The atmosphere outside of the Southwest Ranches Town Hall precinct was quiet. The air was breezy, the only noise coming from Griffin Road and a clanging flagpole. Some voters wished it were that quiet when they were actually voting.
“[Voting is] good, it’s easy, it’s quick. If everybody in the room – the officials – would not talk,” says Vikki Yarborough in a firm voice. “That’s my biggest beef.”
Yarborough, 58, says the loud chatter of officials who work on Election Day can be distracting.
“They talk all the time, and [when] you gotta read all these amendments or read things, you can’t because… they’re talking to each other.”
According to the Broward County Supervisor of Elections website, Election Day poll workers are required to meet three main criteria: They have to be able to communicate fluently in English, attend a training session, and be registered to vote in Broward County.

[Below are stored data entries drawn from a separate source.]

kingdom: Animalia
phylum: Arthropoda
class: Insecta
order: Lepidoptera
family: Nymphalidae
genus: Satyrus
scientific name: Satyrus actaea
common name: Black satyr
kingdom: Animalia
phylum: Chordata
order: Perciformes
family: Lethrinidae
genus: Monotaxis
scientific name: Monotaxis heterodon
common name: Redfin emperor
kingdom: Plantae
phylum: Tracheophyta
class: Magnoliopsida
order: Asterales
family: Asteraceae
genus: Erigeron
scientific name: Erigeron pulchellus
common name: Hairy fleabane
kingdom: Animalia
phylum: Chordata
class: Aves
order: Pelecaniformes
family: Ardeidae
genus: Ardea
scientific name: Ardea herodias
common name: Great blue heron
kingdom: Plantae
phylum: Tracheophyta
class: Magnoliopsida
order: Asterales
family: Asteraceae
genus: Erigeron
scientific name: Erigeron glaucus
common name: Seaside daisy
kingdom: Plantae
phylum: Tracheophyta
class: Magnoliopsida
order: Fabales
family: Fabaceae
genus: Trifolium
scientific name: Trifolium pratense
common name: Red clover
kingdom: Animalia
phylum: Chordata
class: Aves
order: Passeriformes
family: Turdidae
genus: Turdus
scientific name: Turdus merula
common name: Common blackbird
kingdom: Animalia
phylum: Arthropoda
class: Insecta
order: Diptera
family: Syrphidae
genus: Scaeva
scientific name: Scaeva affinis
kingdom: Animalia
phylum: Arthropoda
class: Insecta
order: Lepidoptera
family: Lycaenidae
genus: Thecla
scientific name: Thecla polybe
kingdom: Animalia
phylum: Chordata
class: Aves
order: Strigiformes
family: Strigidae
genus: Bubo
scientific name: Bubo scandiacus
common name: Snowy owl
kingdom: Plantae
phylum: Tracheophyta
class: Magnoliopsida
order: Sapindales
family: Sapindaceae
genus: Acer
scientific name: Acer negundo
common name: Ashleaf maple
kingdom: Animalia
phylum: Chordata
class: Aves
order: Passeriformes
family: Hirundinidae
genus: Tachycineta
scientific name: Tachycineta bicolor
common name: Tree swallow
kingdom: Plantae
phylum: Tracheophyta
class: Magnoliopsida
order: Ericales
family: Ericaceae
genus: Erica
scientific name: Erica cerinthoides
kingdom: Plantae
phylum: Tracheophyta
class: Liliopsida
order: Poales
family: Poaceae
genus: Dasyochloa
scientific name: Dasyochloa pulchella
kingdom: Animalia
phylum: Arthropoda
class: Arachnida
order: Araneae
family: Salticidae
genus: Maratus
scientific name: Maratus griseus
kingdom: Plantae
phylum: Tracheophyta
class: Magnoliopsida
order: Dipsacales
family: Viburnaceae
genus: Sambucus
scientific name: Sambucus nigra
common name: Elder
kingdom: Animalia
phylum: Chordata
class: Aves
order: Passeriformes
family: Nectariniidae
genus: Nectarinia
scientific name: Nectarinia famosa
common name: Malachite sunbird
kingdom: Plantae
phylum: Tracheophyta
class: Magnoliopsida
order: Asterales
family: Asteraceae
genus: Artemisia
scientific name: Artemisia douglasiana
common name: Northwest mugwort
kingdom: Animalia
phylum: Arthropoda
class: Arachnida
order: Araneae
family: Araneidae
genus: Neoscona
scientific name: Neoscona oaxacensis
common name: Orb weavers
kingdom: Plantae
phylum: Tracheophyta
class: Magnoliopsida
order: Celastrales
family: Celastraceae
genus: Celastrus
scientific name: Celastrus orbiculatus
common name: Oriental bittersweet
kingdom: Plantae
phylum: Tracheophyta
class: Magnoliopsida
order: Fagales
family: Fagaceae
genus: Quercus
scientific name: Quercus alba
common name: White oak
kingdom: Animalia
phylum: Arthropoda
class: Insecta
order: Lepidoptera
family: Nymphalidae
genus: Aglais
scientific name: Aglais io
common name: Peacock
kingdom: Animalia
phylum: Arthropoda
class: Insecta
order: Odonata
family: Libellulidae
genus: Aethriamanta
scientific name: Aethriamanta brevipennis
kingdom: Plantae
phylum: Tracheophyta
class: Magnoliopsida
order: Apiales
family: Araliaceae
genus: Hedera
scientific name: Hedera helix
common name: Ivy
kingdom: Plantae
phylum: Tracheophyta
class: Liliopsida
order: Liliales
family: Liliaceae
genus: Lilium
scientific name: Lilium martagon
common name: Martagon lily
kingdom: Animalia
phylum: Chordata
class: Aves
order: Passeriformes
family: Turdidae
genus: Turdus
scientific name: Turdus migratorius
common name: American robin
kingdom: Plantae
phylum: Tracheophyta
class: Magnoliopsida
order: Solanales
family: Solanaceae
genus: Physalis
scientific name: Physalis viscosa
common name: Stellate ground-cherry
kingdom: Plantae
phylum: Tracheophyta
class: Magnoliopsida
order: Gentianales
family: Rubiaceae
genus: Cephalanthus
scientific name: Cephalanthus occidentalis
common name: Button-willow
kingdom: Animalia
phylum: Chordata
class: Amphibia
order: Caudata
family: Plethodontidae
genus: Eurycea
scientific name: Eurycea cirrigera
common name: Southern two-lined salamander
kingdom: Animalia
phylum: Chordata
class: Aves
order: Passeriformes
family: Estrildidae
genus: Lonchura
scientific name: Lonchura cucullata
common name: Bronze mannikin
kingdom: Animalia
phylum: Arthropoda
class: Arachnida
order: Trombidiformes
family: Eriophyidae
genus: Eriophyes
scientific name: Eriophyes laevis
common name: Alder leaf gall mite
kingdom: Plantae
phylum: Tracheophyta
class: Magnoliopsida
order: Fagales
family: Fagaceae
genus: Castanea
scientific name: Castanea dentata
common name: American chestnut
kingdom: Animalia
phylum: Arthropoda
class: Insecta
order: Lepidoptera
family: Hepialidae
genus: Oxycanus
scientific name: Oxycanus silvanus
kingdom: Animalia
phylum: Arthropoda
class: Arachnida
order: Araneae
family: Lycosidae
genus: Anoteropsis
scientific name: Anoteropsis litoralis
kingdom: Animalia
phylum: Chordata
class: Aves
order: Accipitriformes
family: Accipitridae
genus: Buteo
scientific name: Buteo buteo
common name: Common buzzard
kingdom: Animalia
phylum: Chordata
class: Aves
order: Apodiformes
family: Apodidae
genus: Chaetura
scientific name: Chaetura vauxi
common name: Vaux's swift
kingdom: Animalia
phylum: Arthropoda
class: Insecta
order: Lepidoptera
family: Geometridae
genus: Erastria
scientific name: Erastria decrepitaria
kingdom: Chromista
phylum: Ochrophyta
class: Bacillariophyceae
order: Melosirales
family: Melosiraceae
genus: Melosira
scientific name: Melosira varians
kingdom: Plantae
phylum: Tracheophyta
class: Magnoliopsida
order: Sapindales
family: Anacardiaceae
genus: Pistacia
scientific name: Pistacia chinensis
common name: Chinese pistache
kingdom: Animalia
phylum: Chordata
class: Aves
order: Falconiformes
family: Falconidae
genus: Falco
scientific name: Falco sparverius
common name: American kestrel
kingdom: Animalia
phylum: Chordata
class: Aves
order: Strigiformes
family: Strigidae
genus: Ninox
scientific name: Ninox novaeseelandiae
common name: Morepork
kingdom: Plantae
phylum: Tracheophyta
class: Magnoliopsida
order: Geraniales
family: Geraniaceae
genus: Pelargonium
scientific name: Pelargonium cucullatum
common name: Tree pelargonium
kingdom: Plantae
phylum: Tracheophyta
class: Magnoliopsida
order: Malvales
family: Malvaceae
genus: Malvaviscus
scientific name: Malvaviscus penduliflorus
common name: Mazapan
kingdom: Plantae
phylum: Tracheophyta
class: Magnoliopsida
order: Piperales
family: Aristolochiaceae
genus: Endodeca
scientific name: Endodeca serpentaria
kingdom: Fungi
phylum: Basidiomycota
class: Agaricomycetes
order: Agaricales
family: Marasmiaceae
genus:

Mary Cooney, public services director for Broward County Supervisor of Elections, says she is not aware of a clear-cut rule that talks about noise-level of poll workers, but they are supposed to be considerate of the voters' needs.
For Yarborough, poll workers shouldn’t be so gregarious while voters are doing their civic duty. She’s lived in Southwest Ranches for 30 years, and says she has requested officials to be quiet every time she’s voted.
“I’m glad I do my homework before I come in [to vote]," she says.